AZ: Ten fryzjerski szyld był bardzo ozdobny, miał takie fajne modernistyczne litery, proporcje, kolory, czarne na niebieskim tle, i czerwony odcień. Tak że naprawdę na bogato było w tej Wschowie.

Jak wyglądały prace na tym obiekcie? To była renowacja całej kamienicy?

BW: To jest też ciekawe, bo odnawialiśmy sam szyld. Kamienica aż się prosi o głębszy remont, ale na tym etapie pieniądze się znalazły tylko na szyld.

AZ: We Wschowie jest lokalny patriotyzm, demokratyczny. Na zasadzie: czerpiemy z tego, co było kiedyś, zdajemy sobie z tego sprawę z historii, i uznajemy to za wartość. I za jakiś czas oni będą odsłaniać kolejne szyldy. 

Oni, czyli władze miasta? 

BW: Wschowa ma swoje muzeum regionalne, jest też wielu pasjonatów, którzy tak po prostu sobie kolekcjonują np. stare pocztówki. Muzeum opublikowało kilka książek opisujących obiekty w mieście w zasadzie po kolei, ulica po ulicy, dom po domu, idąc od centrum, aż po przedmieścia; kto był pierwszym właścicielem, kto zlecił budowę danego obiektu. Plus zdjęcia i projekty, jeśli się zachowały. I na niektórych z tych projektów było już widać szyldy wkomponowane w ścianę na etapie projektowania budynku. Łącznie z kolorystyką, podobnie jak to, gdzie miały być umiejscowione. Myślano o tym od początku.

AZ: To były takie czasy, że jeżeli chciało się coś postawić, to trzeba było przedstawić wszystko, co będzie na tej elewacji, łącznie z kolorystyką. Jeszcze w przedwojennej Polsce było takie podejście. Teraz to jest inspektor budowlany, kiedyś to się nazywało…

BW: …policja budowlana.

AZ: Wcześniej ludzie patrzyli na planowanie przestrzenne, aby było spójne i estetycznie współgrające z otoczeniem. Tym bardziej że kolory, które mamy na szyldzie, bardzo fajnie współbrzmiewają z elewacją, która jest naprzeciwko To była też główna, taka handlowa ulica Wschowy. Wciąż jest zresztą jedną z głównych  ale przed wojną to tak naprawdę taki deptak handlowy.

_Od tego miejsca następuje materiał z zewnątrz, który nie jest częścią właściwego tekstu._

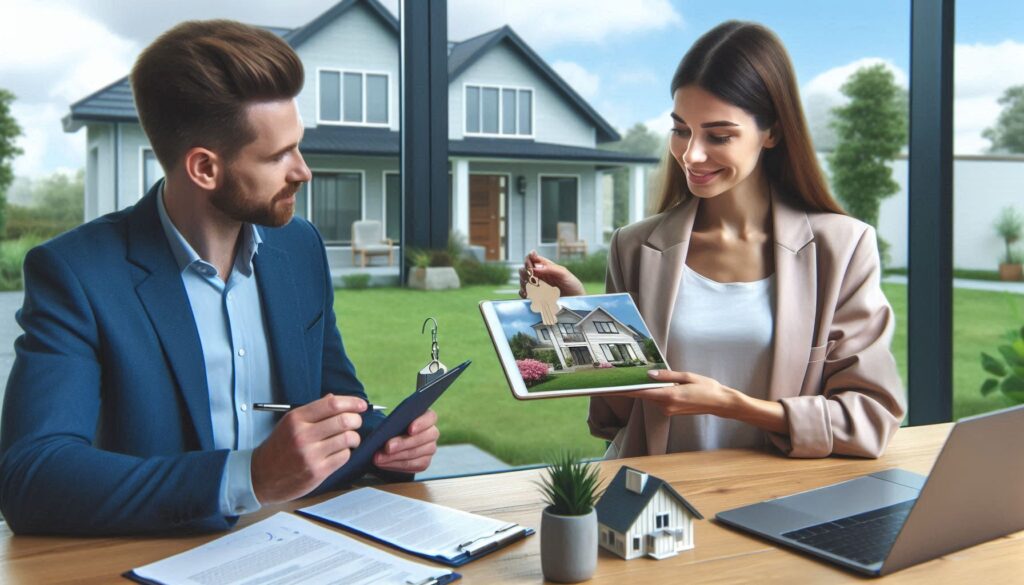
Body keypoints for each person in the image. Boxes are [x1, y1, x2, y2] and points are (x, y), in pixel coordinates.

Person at [0, 20, 439, 535]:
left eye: (297, 146)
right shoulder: (77, 274)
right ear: (205, 168)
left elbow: (336, 404)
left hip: (308, 548)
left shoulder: (300, 248)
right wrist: (248, 477)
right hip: (153, 559)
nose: (303, 171)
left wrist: (385, 442)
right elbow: (32, 478)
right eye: (279, 156)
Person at [520, 21, 904, 460]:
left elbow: (870, 419)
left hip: (775, 501)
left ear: (772, 132)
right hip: (652, 498)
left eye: (718, 136)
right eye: (681, 129)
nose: (691, 154)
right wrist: (576, 316)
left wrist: (734, 406)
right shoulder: (635, 247)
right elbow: (619, 419)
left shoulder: (843, 248)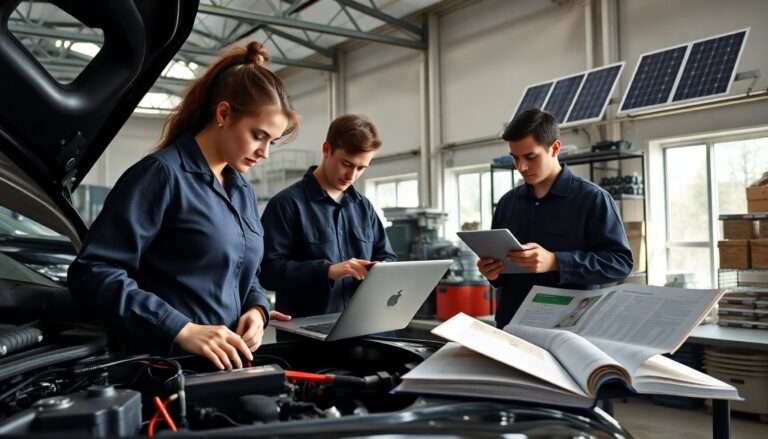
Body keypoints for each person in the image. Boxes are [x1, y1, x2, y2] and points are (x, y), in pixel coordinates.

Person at [67, 42, 299, 370]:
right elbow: (92, 272)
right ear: (223, 114)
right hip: (165, 369)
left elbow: (243, 271)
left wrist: (257, 309)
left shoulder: (242, 189)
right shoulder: (161, 176)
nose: (265, 153)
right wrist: (180, 328)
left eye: (272, 142)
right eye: (258, 136)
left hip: (229, 368)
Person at [477, 108, 633, 329]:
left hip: (570, 331)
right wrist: (492, 272)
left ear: (555, 148)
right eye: (515, 158)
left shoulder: (593, 199)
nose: (521, 167)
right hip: (513, 328)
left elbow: (620, 264)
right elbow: (501, 275)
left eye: (531, 157)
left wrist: (555, 262)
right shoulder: (507, 203)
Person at [259, 114, 396, 321]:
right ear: (326, 150)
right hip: (306, 337)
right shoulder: (286, 204)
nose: (352, 176)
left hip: (361, 327)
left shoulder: (363, 207)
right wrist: (327, 271)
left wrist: (383, 269)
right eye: (347, 164)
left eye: (361, 168)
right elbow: (268, 273)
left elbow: (387, 256)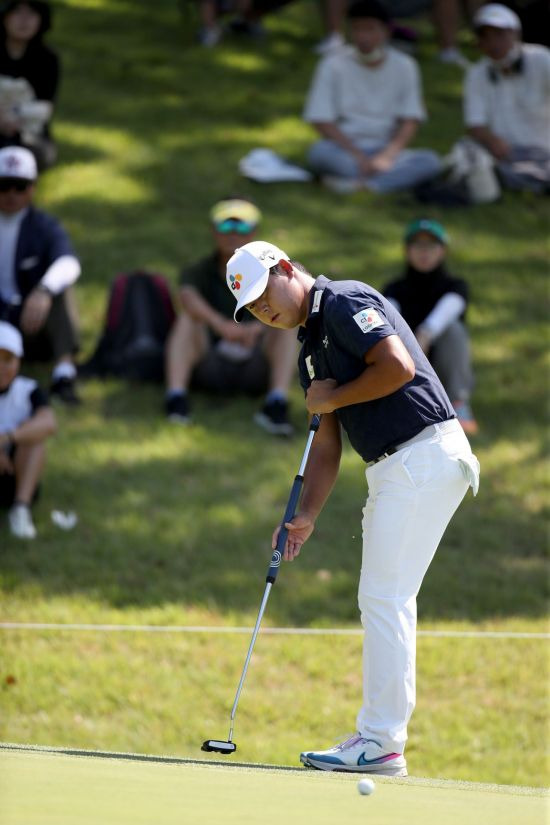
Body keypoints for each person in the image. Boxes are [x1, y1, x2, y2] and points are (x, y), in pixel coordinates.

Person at [225, 239, 479, 775]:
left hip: (423, 453)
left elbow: (397, 367)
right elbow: (326, 444)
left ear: (286, 268)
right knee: (386, 598)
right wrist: (308, 514)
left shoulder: (343, 300)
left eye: (262, 294)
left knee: (384, 597)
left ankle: (381, 742)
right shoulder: (309, 349)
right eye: (250, 309)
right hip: (397, 466)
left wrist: (331, 397)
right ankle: (381, 739)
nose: (261, 310)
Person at [164, 197, 297, 435]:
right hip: (211, 360)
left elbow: (292, 306)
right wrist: (221, 325)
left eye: (242, 226)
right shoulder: (199, 270)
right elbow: (187, 297)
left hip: (257, 359)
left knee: (289, 327)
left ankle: (276, 403)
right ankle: (176, 400)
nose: (233, 233)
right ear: (213, 231)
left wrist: (257, 328)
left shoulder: (274, 269)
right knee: (187, 319)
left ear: (255, 231)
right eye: (225, 226)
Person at [303, 0, 442, 194]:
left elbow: (411, 119)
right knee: (318, 153)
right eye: (357, 29)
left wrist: (387, 156)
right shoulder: (333, 64)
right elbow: (321, 119)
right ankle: (378, 183)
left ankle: (364, 186)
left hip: (386, 149)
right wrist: (357, 155)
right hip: (344, 148)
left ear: (386, 31)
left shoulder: (405, 66)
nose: (363, 37)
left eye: (370, 29)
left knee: (430, 161)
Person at [0, 145, 82, 404]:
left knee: (60, 288)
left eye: (20, 186)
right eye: (4, 185)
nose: (12, 194)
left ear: (33, 187)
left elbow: (69, 262)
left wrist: (43, 290)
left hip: (31, 321)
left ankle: (64, 373)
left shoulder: (44, 226)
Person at [383, 218, 478, 434]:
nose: (424, 252)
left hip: (441, 366)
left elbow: (450, 308)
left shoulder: (455, 286)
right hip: (406, 366)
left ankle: (458, 403)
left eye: (431, 245)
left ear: (442, 251)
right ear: (407, 251)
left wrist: (425, 334)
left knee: (454, 330)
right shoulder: (394, 290)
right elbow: (389, 318)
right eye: (417, 245)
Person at [463, 3, 550, 193]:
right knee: (466, 152)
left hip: (544, 151)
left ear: (516, 35)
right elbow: (475, 124)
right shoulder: (476, 73)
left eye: (500, 35)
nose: (493, 43)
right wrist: (491, 139)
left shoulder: (542, 59)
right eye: (485, 37)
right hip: (503, 154)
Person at [0, 321, 56, 538]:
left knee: (34, 439)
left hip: (14, 470)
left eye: (8, 359)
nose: (2, 367)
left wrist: (7, 438)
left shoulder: (29, 390)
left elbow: (48, 423)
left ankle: (21, 508)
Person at [0, 0, 59, 169]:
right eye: (18, 12)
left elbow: (45, 106)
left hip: (29, 133)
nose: (24, 20)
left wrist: (13, 119)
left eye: (31, 14)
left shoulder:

Bardzo ciekawe jest to, że to miasto zleciło odnowienie samego szyldu. Tego się raczej nie spotyka. 

BW: Często przy okazji remontu się odsłaniają się przypadkiem; czasami nikomu nie są pokazywane, albo są później usuwane. Natomiast jeśli zdążą być zauważone, zazwyczaj coś próbuje się z nimi zrobić.

AZ: Kiedyś pracowałam w Chorzowie na budynku szkoły, gdzie znajdował się niemiecki napis wykonany techniką sgraffito. Z cytatem, nie pamiętam teraz jakim. No i dyrektor zdecydował, że to nie może być odkryte. Więc czasami wciąż jeszcze jest myślenie, żeby takich śladów nie pokazywać. Ale jednocześnie możemy spotkać lokalny patriotyzm, o którym mówiłam. Czyli że kolejne pokolenia coraz bardziej będą doceniały fakt, że to, co mamy, jest zbitką śladów po dawnych i obecnych mieszkańcach. 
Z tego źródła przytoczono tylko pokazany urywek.